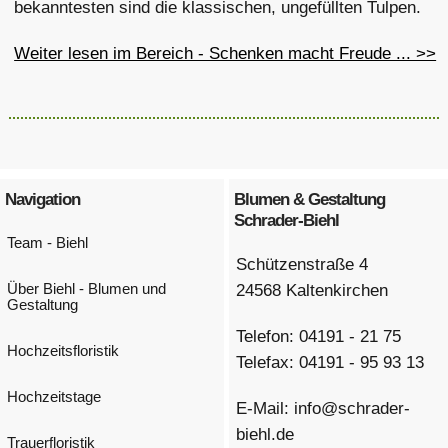
bekanntesten sind die klassischen, ungefüllten Tulpen.
Weiter lesen im Bereich - Schenken macht Freude ... >>
Navigation
Blumen & Gestaltung
Schrader-Biehl
Team
- Biehl
Schützenstraße 4
24568 Kaltenkirchen
Über Biehl - Blumen und
Gestaltung
Telefon: 04191 - 21 75
Hochzeitsfloristik
Telefax: 04191 - 95 93 13
Hochzeitstage
E-Mail: info@schrader-
biehl.de
Trauerfloristik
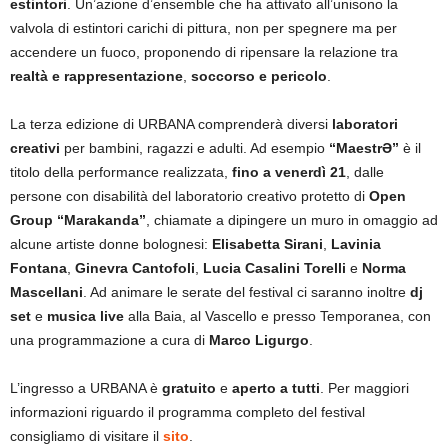
estintori
. Un’azione d’ensemble che ha attivato all’unisono la
valvola di estintori carichi di pittura, non per spegnere ma per
accendere un fuoco, proponendo di ripensare la relazione tra
realtà e rappresentazione
,
soccorso e pericolo
.
La terza edizione di URBANA comprenderà diversi
laboratori
creativi
per bambini, ragazzi e adulti. Ad esempio
“MaestrƏ”
è il
titolo della performance realizzata,
fino a venerdì 21
, dalle
persone con disabilità del laboratorio creativo protetto di
Open
Group “Marakanda”
, chiamate a dipingere un muro in omaggio ad
alcune artiste donne bolognesi:
Elisabetta Sirani
,
Lavinia
Fontana
,
Ginevra Cantofoli
,
Lucia Casalini Torelli
e
Norma
Mascellani
. Ad animare le serate del festival ci saranno inoltre
dj
set
e
musica live
alla Baia, al Vascello e presso Temporanea, con
una programmazione a cura di
Marco Ligurgo
.
L’ingresso a URBANA è
gratuito
e
aperto a tutti
. Per maggiori
informazioni riguardo il programma completo del festival
consigliamo di visitare il
sito
.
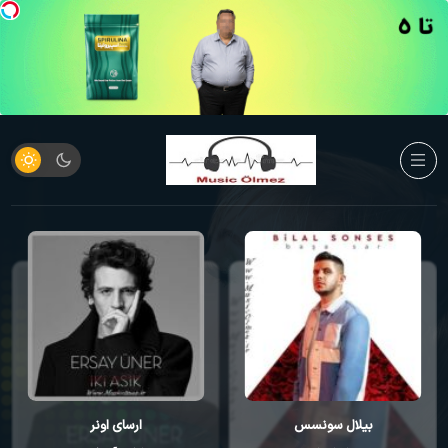
بیلال سونسس
ارسای اونر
────────
PROBLEM DESCRIPTION
Pull out every line above that includes the word "URBANA".

EXERCISE RESULT
La terza edizione di URBANA comprenderà diversi
L’ingresso a URBANA è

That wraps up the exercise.